なぜトヨタはF1に戻ってきた? 自動車産業の未来を見据え、ハースと業務提携。
TOYOTA GAZOO Racing(以下、TGR)とMoneyGram Haas F1 Team(以下、ハース)は10月11日、 ハースF1チームの車両開発分野などにおいて協力関係を結ぶことに合意し、基本合意書を締結した。F1世界選手権において日本の若手ドライバーやエンジニア・メカニックが経験を積み、成長する環境を整え、自動車産業の発展に貢献することを目指すという。
TGRのモノづくりの力をF1で活かす
TGRとハースは10月11日、 ハースF1チームの車両開発分野などにおいて協力関係を結ぶことに合意し、基本合意書を締結した。世界最高峰のモータースポーツであるF1世界選手権において日本の若手ドライバーやエンジニア・メカニックが経験を積み、成長する環境を整え、自動車産業の発展に貢献することを目指すという。
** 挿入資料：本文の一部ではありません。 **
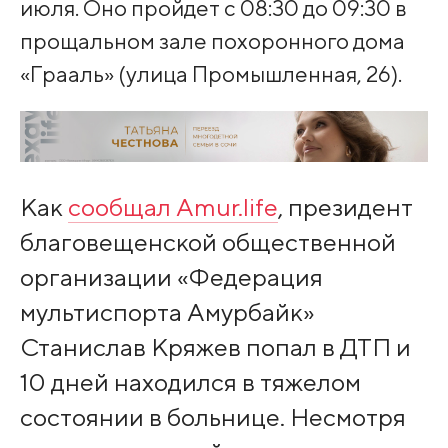
июля. Оно пройдет с 08:30 до 09:30 в
прощальном зале похоронного дома
«Грааль» (улица Промышленная, 26).
Как
сообщал Amur.life
, президент
благовещенской общественной
организации «Федерация
мультиспорта Амурбайк»
Станислав Кряжев попал в ДТП и
10 дней находился в тяжелом
состоянии в больнице. Несмотря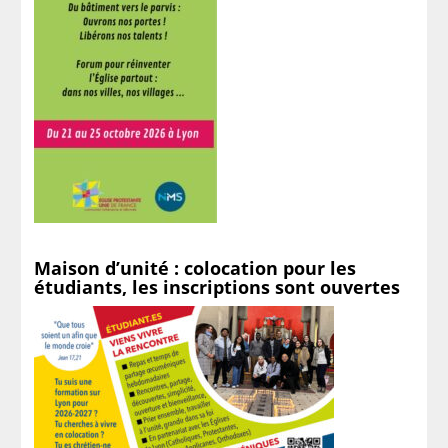
Maison d’unité : colocation pour les
étudiants, les inscriptions sont ouvertes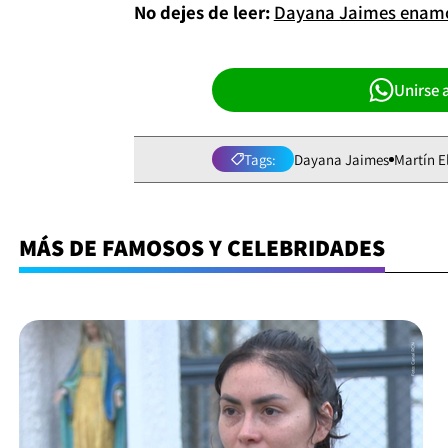
No dejes de leer:
Dayana Jaimes enamor
Unirse 
Tags:
Dayana Jaimes
Martín E
MÁS DE FAMOSOS Y CELEBRIDADES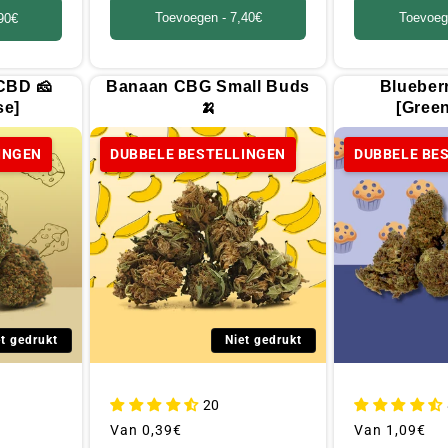
Toevoegen -
7,40€
Toevoeg
90€
CBD 🧀
Banaan CBG Small Buds
Blueber
se]
🍌
[Gree
INGEN
DUBBELE BESTELLINGEN
DUBBELE BE
et gedrukt
Niet gedrukt
20
Gebruikelijke
Van
0,39€
Gebruikelijke
Van
1,09€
モータースポーツへの参戦を継続するTGRでは、モリゾウことトヨタ自動車会長の豊田章男氏の強い想いのもと、レースの現場で「壊しては直す」を繰り返してきた。そして、プロドライバーからのフィードバックを徹底的に市販車開発へ織り込む「ドライバーファーストのクルマづくり」の取り組みを強化してきたという。
中でも「People : ドライバーやエンジニア・メカニックの人材育成」を行いながら、「Pipeline : データ解析・活用」を行い、「Product : 車両開発」に生かす必要性がますます高まっている。そこでTGRは今回の提携を通じて「People」をさらに強化し、ハースがF1で強みを持つ「Pipeline」を学び、モータースポーツを起点としたもっといいクルマづくりを加速させるとしている。
しかしこれは、トヨタがF1に復帰するという意味とは異なる。具体的には、TGRは育成ドライバー、エンジニア、メカニックがハースのテスト走行に参加する。ドライバーはF1での走行経験を積み、エンジニア・メカニックは走行データなどの膨大なデータの解析ノウハウを学び、TGRにおける「Pipeline」の効果的な運用を目指すという。加えて、TGRのエンジニアおよびメカニックがハースのレーシングカーの空力開発に参画。極限の使用環境下を想定したシミュレーション、カーボン部品の設計・製造を行うことで、世界最高峰のレースの現場で活躍し、培った技術や知見を市販車に反映できる人材の育成を目指すとのことだ。